Global Oil & Gas Playbook

- The bidding war is officially on over Anadarko’s Permian assets after Chevron’s $33-billion bid celebration was overshadowed by Occidental Petroleum’s unexpected move to bid $38 billion. As of this week, Anadarko has decided to restart negotiations with Occidental, and Warren Buffett has even weighed in, backing Occidental with $10 billion through Berkshire Hathaway. That’s a major vote of confidence in Occidental at a time when analysts have been leaning toward Chevron as the most likely winner. Occidental is offering $76 a share for the Anadarko assets, while Chevron offered $65 per share.

- Taqa (Saudi Arabia’s Industrialization & Energy Services Co), backed by the Saudi sovereign wealth fund (PIF), is targeting two acquisitions this year of North American origins for $1.2 billion. Only one of those acquisitions has been revealed, and includes Texas-based Schlumberger’s Mid-East drilling-rig business (for around $415 million). The drilling company drills in Kuwait, Oman, Pakistan and Iraq, onshore.

- Mexican Pemex reported $1.88 billion in losses for Q1, blaming the losses on financial costs of the peso’s depreciation against the dollar. Pemex could risk a junk investment grade credit rating.

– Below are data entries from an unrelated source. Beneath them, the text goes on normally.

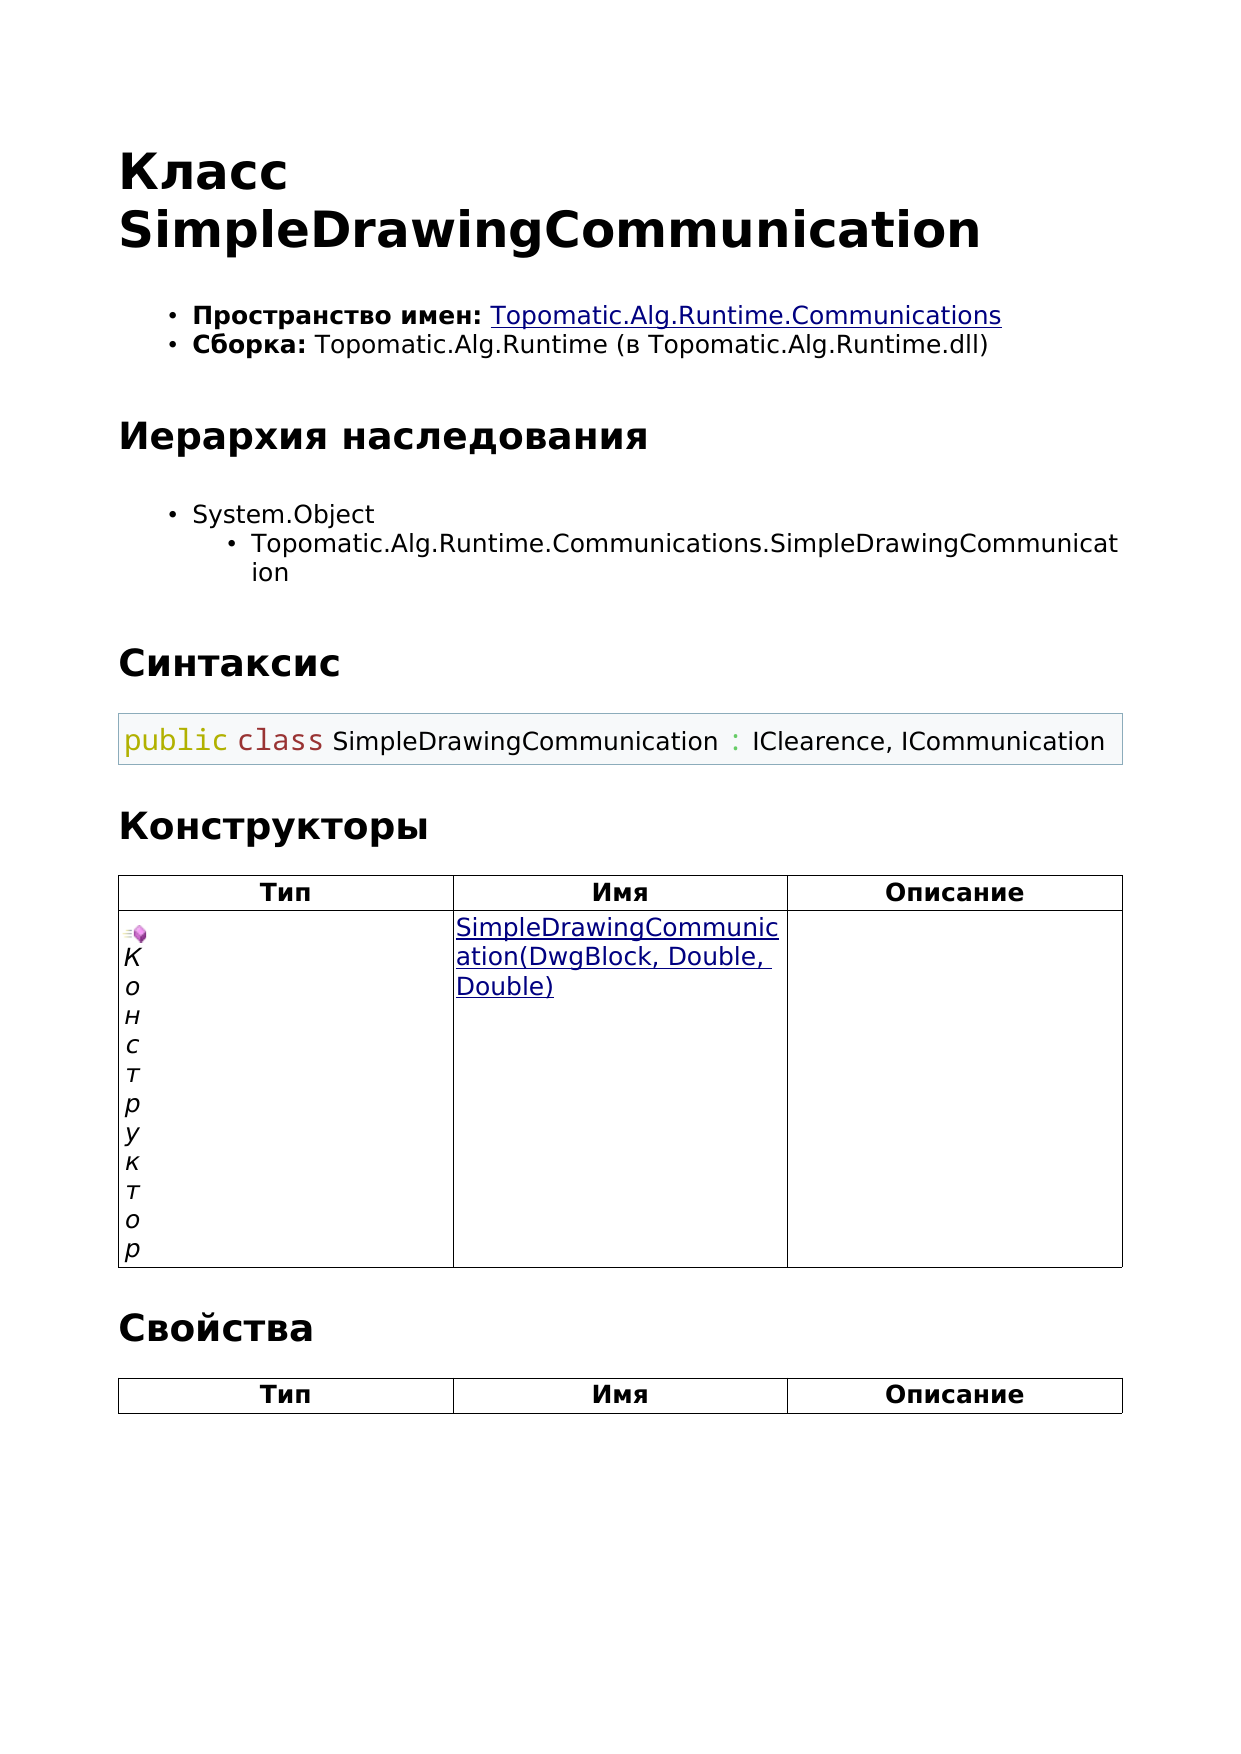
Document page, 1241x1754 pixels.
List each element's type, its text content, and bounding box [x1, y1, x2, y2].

table_header Имя [454, 1379, 787, 1413]
table_header Описание [788, 876, 1122, 910]
list Topomatic.Alg.Runtime.Communications.SimpleDrawingCommunication [236, 529, 1122, 587]
table_cell [788, 911, 1122, 1267]
picture [121, 925, 147, 943]
list Пространство имен: Topomatic.Alg.Runtime.Communications [177, 302, 1122, 331]
subtitle Класс SimpleDrawingCommunication [118, 143, 1122, 259]
subtitle Конструкторы [118, 804, 1122, 848]
table_cell SimpleDrawingCommunication(DwgBlock, Double, Double) [454, 911, 787, 1267]
table_header Тип [119, 876, 453, 910]
list System.Object [177, 500, 1122, 529]
table_header Имя [454, 876, 787, 910]
table_header public class SimpleDrawingCommunication : IClearence, ICommunication [119, 714, 1122, 764]
subtitle Свойства [118, 1307, 1122, 1350]
list Сборка: Topomatic.Alg.Runtime (в Topomatic.Alg.Runtime.dll) [177, 331, 1122, 360]
table_header Тип [119, 1379, 453, 1413]
subtitle Иерархия наследования [118, 414, 1122, 458]
table_cell [119, 911, 453, 1267]
table_header Описание [788, 1379, 1122, 1413]
subtitle Синтаксис [118, 642, 1122, 686]
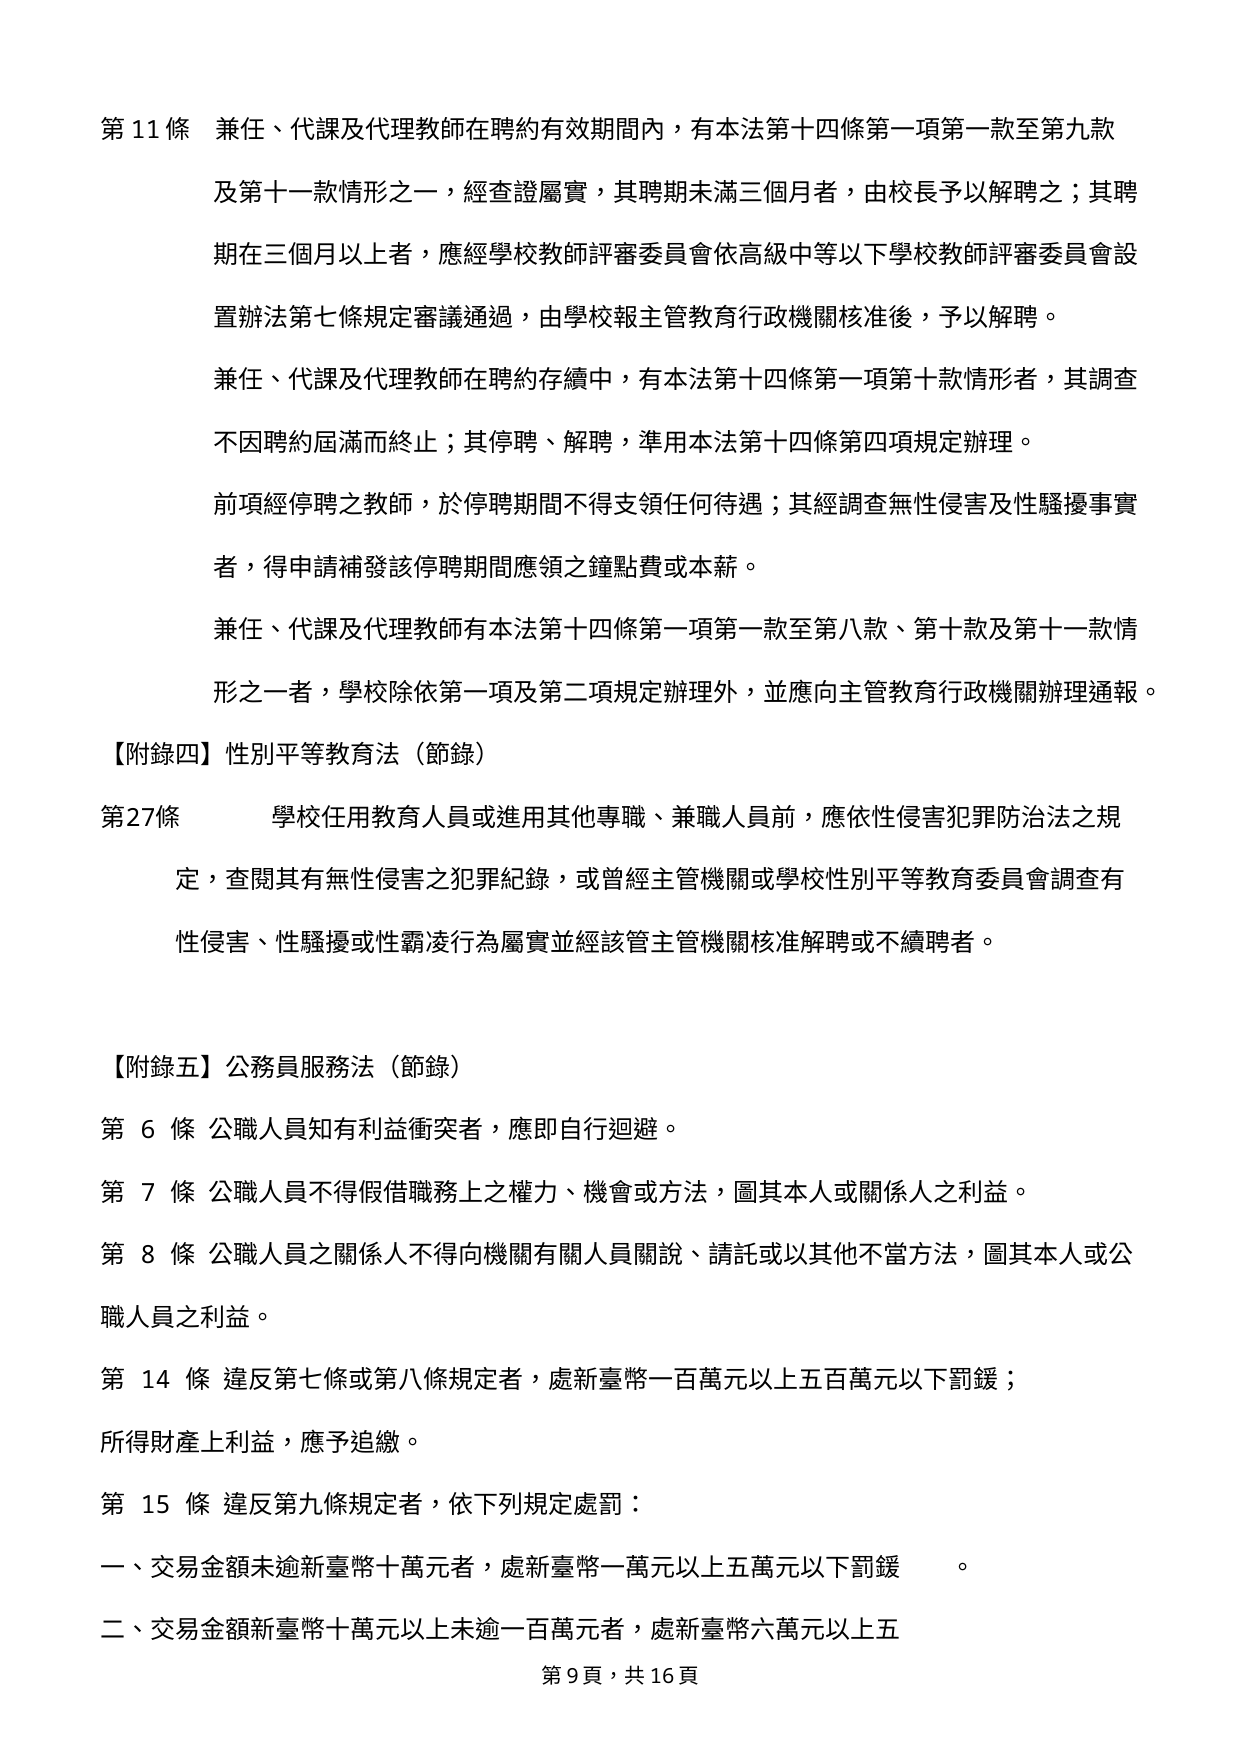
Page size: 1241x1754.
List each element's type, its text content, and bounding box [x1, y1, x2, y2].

- A 20% stake in Novatek’s Arctic LNG2 project has been acquired by Chinese national oil companies CNPC and CNOOC (10% each). French Total SA also has a 10% stake, and the Saudis are currently in talks with Novatek as well for a potential 10% stake. Novatek is Russia’s largest private natural gas company and Arctic LNG 2 follows the Yamal LNG plant. CNPC also has a 20% stake in Yama, with Total (20%). The two LNG projects, when the second is finished, stand to render Russia among the world’s top 5 LNG producers, with an expected 37.5 million tons per year capacity. The Chinese stakes in Arctic LNG2 come as data from China shows that LNG imports surged in March, rising by 4.06 million tons, up over 25% year-on-year.

- More trouble for Tullow Oil in Africa after the company was forced to slash production forecasts for this year over “technical issues” at the Jubilee and TEN fields in Ghana. Forecasts for the year are now at 90,000-98,000 bpd, down from 93,000-101,000 bpd.

- ConocoPhillips’ Q1 2019 earnings have come in at $1.8 billion, up $900 million from the same quarter last year. Q1 adjusted earnings were $1.1 billion, the same as Q1 2018. These figures include the ICC settlement in the Venezuela PDVSA case as well as gains from Cenovus Energy. Production (not counting Libya) was 1.32 million boe/d, up 94 million boe/d for the same quarter last year.